* * *
Games three and four in Seattle were a shit show.
I’m not playing my best, but neither is anyone else. It’s like it’s our first week playing together and it makes no sense.
Coach Wylde lost his mind in the locker room after game four, which isn’t like him, and he’s putting us on a curfew when we get home to Vegas. None of it is ideal, but we’re down three games to one in the series. One more loss and we’re going home for the summer.
Part of me wants that to happen.
I feel like an ass just thinking it, but Lexi’s having a hard time, and I know she needs my full attention, no matter how much she pretends she doesn’t.
But the team needs me too.
We’re in the semi-finals, which means we could win a championship this year.
From the outside looking in, it’s not nearly as important as it was before I’d actually won one. Now that I have that accomplishment under my belt, I don’t feel a burning need to do it again. Not this year anyway. My family—my wife—comes first.
My teammates would probably kill me for saying something like that out loud, so I keep my thoughts to myself, but I’m torn between my work ethic and the woman I love. Her cancer diagnosis, though a decade ago now, is always in the back of my mind. We had a scare a few years ago when she found a lump under her arm. It was only a cyst, but she’s vigilant about checking her body and seeing her oncologist yearly.
Since we were told it would be difficult for her to get pregnant, I honestly never gave it much thought. I assumed that once we were ready, we would explore IVF, a surrogate, or adoption.
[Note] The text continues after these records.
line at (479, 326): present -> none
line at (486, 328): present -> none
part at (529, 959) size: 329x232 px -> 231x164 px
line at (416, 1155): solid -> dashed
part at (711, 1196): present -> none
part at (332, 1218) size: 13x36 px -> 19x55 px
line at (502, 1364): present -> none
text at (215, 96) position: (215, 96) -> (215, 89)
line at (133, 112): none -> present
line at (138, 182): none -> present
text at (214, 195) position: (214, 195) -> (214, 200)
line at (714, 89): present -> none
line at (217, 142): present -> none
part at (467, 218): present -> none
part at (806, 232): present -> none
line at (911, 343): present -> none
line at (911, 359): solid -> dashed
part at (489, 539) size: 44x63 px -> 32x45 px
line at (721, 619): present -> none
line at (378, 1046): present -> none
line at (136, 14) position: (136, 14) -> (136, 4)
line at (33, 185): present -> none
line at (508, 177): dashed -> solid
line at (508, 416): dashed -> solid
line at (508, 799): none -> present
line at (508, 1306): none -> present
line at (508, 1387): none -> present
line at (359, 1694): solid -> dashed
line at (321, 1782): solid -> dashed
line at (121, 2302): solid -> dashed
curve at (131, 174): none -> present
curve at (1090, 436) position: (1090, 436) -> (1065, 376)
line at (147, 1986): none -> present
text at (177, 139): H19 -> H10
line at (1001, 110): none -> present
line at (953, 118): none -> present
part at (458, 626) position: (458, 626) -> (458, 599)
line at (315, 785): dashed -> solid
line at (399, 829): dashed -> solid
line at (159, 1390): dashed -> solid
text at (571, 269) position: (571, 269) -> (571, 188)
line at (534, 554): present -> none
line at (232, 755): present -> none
Her stepsister, Mack’s daughter Amy, told her she would carry a baby for us if we needed her to, but it always seemed like a long way off.
If I’m honest, I’m in no way prepared for this. Emotionally or intellectually.
Lexi isn’t the type of woman to be coddled or in any way controlled. Not that I want to control her, but I see how she’s struggling. She’s torn between excitement for the baby and the pull of her career. Nobody’s Fool is finally on the verge of the success they deserve, and I know she doesn’t want to take a year off to have a baby.
Except she is having a baby, whether she takes time off or not.
Whether she wants to admit she’s going to have physical limitations or not.
Whether she’s happy about it or not.
And that’s the kicker.
I don’t know if she’s happy.
She says she is, but it’s always like an afterthought, like “of course, I’m happy.” And then she moves on to another topic. No matter how many times I try to have a serious conversation about what her future looks like, at least short-term, she’s finds a way to avoid it.
“You look like a man with a lot on his mind.” Anton sits beside me at the pre-game meal.
“Yeah.” I pick at the pasta in front of me.
“What’s going on?”
I shrug. “A lot. Hockey. Lexi. You know.”
“You still haven’t talked about things?”
“I’ve tried but she finds a way to deflect.”
“Why do you think that is?”
“Because she’s about to start a year-long headlining tour that they’ve worked really hard for. She doesn’t want to cancel. She doesn’t want to stop what she’s doing professionally to focus on a baby. And as we discussed, I can’t make a strong, independent woman do anything unless she’s the one who wants to do it.”
“You may have to let her figure this out for herself.”
I grunt.
“Great. She’ll be nine months pregnant, and her water will break on stage in Belgium or some shit, and I’ll be in Alaska or as far away as humanly possible.”